------ RECORDS

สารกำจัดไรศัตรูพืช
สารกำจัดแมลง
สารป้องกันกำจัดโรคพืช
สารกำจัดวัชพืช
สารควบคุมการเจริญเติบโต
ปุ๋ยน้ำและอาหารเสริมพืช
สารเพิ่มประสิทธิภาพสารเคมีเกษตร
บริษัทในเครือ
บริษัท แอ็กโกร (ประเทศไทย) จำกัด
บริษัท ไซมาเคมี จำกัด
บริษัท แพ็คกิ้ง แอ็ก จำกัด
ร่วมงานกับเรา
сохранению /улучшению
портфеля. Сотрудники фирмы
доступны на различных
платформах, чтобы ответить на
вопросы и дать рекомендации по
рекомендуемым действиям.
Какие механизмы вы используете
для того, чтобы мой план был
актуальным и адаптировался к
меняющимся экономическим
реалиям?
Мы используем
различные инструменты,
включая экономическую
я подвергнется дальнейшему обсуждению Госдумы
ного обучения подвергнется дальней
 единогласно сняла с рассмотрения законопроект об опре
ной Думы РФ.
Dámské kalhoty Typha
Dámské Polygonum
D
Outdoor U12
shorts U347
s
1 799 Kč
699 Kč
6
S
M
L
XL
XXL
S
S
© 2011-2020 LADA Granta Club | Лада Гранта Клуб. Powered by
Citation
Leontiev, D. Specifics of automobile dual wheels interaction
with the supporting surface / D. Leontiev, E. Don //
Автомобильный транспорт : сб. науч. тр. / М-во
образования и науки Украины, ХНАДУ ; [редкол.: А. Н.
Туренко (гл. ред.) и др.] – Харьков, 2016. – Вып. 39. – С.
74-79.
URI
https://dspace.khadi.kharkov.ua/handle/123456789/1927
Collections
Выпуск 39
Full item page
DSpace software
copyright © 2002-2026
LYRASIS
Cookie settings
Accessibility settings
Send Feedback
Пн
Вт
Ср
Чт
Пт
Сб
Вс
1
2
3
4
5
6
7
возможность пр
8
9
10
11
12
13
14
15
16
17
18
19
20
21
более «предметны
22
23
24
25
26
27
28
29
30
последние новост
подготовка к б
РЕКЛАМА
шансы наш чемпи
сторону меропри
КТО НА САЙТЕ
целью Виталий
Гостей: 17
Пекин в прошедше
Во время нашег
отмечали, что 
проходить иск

------------

> **PROBLEM DESCRIPTION**:
All that is needed is the opening run of the data, given again exactly: please include every line from the first through the line with "Мы используем", both ends kept.

> **SOLUTION TO THIS EXERCISE**:
สารกำจัดไรศัตรูพืช
สารกำจัดแมลง
สารป้องกันกำจัดโรคพืช
สารกำจัดวัชพืช
สารควบคุมการเจริญเติบโต
ปุ๋ยน้ำและอาหารเสริมพืช
สารเพิ่มประสิทธิภาพสารเคมีเกษตร
บริษัทในเครือ
บริษัท แอ็กโกร (ประเทศไทย) จำกัด
บริษัท ไซมาเคมี จำกัด
บริษัท แพ็คกิ้ง แอ็ก จำกัด
ร่วมงานกับเรา
сохранению /улучшению
портфеля. Сотрудники фирмы
доступны на различных
платформах, чтобы ответить на
вопросы и дать рекомендации по
рекомендуемым действиям.
Какие механизмы вы используете
для того, чтобы мой план был
актуальным и адаптировался к
меняющимся экономическим
реалиям?
Мы используем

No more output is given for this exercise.